Commenting on the family’s recent visit to Buckingham Palace, Grant Dudley-Toole described the day as “especially poignant.”
The company has come a long way since the days of Frank Dudley’s shed. In his early years, Frank relied on his sons and daughters pitching in after school hours to transport his products to local platers. Help from the more juvenile family members continues today.
Current business development manager, Josh Dudley-Toole’s first role in the business was a Saturday job cleaning trucks at the age of 11.
Frank died in 1966 when he was only 53 years old, but his family have worked hard to keep his company and legacy alive. It has continued operating despite recessions, oil crises, and the 2005 closure of the MG Rover plant in Longbridge – an event which Grant Dudley-Toole considers to be the company’s most difficult time.
“About two-thirds of our business was MG-related. At the time, we had about 180 people in the business and overnight we had to halve those numbers. Cashflow was severely affected too. It was a bad time.”

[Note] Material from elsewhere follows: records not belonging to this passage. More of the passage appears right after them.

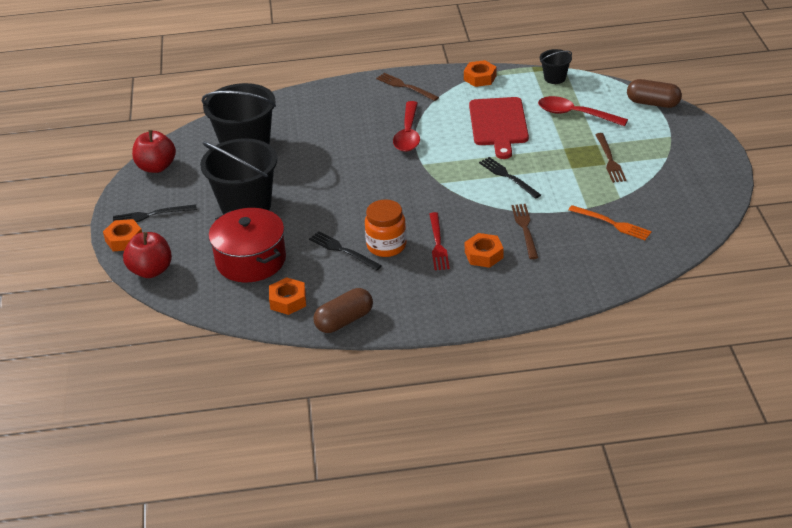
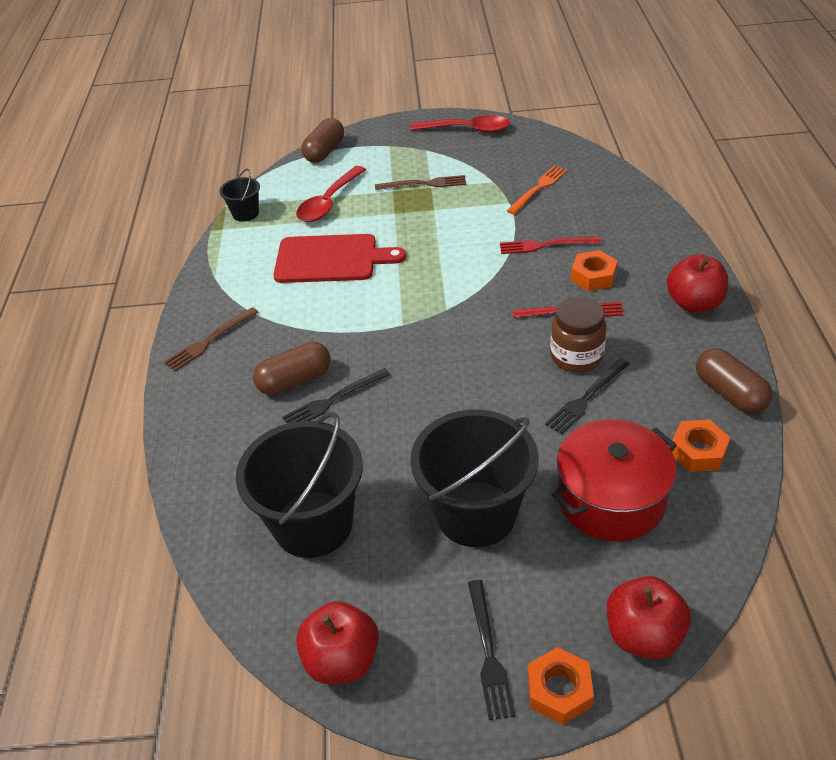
camera: 85 degrees left, 5 degrees up
(366, 125) = (294, 380): none -> brown capsule
(386, 246) = (576, 356): orange jar -> brown jar
(408, 134) = (329, 337): red spoon -> red spoon (467, 130)
(450, 309) = (694, 303): none -> red apple
(480, 78) = (218, 272): orange nut -> none
(508, 177) = (443, 254): black fork -> black fork (333, 400)
(525, 229) = (545, 245): brown fork -> red fork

The business bounced back; however, current uncertainty surrounding Brexit has the potential to cause new difficulty for the company. Grant comments: “The problem we always get is that we talk ourselves into recession and we talk ourselves out.
“Brexit is all about confidence and what I see in the customers and suppliers we deal with is confidence. And when we get events like Brexit, confidence over investment can suffer. Companies can say, ‘Right, we won’t invest as much. I won’ take that contract. I’ll see what happens first.’
He believes the government could use the upcoming Budget to announce more spending or tax breaks on apprenticeships and machinery to help companies like his. If the government gave more help to employ apprentices he says, the firm would subsequently take on more.
Despite these concerns, Grant is optimistic about the family business’s fortunes. And though his grandfather is no longer with us, he feels Frank’s spirit and values permeate through both his family and his company with incredible potency.
“I’ve got my granddad and grandmother looking from above putting pressure on me to keep it going. It’s easy to start getting negative, but you just keep going, because I’ve seen it all before and we’ve come out the other side and survived.”